→ Exercise details
What you return must match the records below exactly, down to each character.

=====

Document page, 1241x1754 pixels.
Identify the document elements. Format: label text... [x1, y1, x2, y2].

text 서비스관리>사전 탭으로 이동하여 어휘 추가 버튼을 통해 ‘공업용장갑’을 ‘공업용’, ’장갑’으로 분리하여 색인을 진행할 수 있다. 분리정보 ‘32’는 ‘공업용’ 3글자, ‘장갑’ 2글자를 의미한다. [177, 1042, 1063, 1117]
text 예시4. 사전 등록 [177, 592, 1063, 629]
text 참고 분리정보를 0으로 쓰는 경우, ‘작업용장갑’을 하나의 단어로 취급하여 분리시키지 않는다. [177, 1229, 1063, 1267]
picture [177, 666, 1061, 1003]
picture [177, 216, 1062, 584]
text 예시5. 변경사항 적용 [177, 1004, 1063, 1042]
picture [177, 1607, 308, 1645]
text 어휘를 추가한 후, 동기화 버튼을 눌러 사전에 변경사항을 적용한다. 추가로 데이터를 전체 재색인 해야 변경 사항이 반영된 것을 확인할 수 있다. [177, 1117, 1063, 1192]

=====

→ Answer section
Document page, 1241x1754 pixels.
Identify the document elements. Format: label text... [x1, y1, x2, y2].

text 서비스관리>사전 탭으로 이동하여 어휘 추가 버튼을 통해 ‘공업용장갑’을 ‘공업용’, ’장갑’으로 분리하여 색인을 진행할 수 있다. 분리정보 ‘32’는 ‘공업용’ 3글자, ‘장갑’ 2글자를 의미한다. [177, 1042, 1063, 1117]
text 예시4. 사전 등록 [177, 592, 1063, 629]
text 참고 분리정보를 0으로 쓰는 경우, ‘작업용장갑’을 하나의 단어로 취급하여 분리시키지 않는다. [177, 1229, 1063, 1267]
picture [177, 666, 1061, 1003]
picture [177, 216, 1062, 584]
text 예시5. 변경사항 적용 [177, 1004, 1063, 1042]
picture [177, 1607, 308, 1645]
text 어휘를 추가한 후, 동기화 버튼을 눌러 사전에 변경사항을 적용한다. 추가로 데이터를 전체 재색인 해야 변경 사항이 반영된 것을 확인할 수 있다. [177, 1117, 1063, 1192]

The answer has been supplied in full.